Anyhow, I have told my sister and son that I would be just as happy for them to chuck my ashes out the window of a moving car if that is easier (better make sure they catch the wind the right way though....). Do you know the Australian film Radiance directed by Rachel Perkins? It is one of my favourite Australian movies. I just love the cinematography, the lighting, how it captures the Australian landscape perfectly. And of course, the beautiful script and incredible acting. There is a scene in it where the mother’s ashes kind of get ‘dropped’ accidentally and have to be subsequently vacuumed up and sorted from all the other dust and debris in the vacuum cleaner..

I shall return !

Timshel
Community Member

You are indeed lucky to have conversations with E stored on your phone. I would suggest you download them onto a memory stick or save them to the the cloud or something for the future if you haven’t already done so. I have lost some stuff I had on an old phone.

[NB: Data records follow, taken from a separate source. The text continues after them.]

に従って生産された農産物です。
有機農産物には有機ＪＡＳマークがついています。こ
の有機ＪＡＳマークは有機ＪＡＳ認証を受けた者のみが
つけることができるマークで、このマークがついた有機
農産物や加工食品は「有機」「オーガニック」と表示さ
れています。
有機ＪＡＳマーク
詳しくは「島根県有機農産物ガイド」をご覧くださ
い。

E sounds like an incredible person and she lives on through the impact she had on you and your life - how she may have educated you or influenced you or even changed you. And you, in turn, will go on to have an impact on the lives of others and so on.

“What you leave behind is not what is engraved in stone monuments, but what is woven into the lives of others.” Pericles

I, too, adore Mr. Cave. Another one of his songs I really like is The Ship Song. He is Australia’s Leonard Cohen or rather Leonard Cohen was Canada’s Nick Cave!! Two master wordsmiths!

Actually my son was born to Leonard Cohen’s Hallelujah. It was playing in the birthing suite at the exact moment he was born. The K.D. Lang version from her Hymns from the 39th parallel album. So now I consider it his birth song. In my family, my mother liked to allocate everyone a ‘birth song’. Usually a song that was either popular or playing around the time you were born. If I tell you the one my mother allocated me you have to promise not to laugh. Promise? Okay, here goes. The musical film GiGi was popular and/or in cinemas around the time I was born. So I was ‘allocated’ the song ‘Thank Heavens for Little Girls’ sung by Maurice Chevalier!! C’mon, you promised and I can hear you laughing from here?! I didn’t choose the bloody thing! What’s really funny is that I was not a real girly girl by any means. I was a bit of a tomboy, always covered in scratches and bruises from climbing trees or jumping off walls etc. Poor Mum got that one wrong! But I’m stuck with it now.

Nick Cave’s songs do come from a deep place and almost pay homage to man’s imperfections and flaws. Just as we are all beautiful in some way we are also all flawed in some way. Our beauty and our imperfections coexist along side each other.

Quite often beauty is actually found in imperfection. Like for example how a tree becomes more beautiful the older it gets, the more twisted its’ branches become, the more knots it develops and so on. A person with imperfections can also become more beautiful, both internally and externally. Their scars reflect their life story, become part of their character, help form their personalities.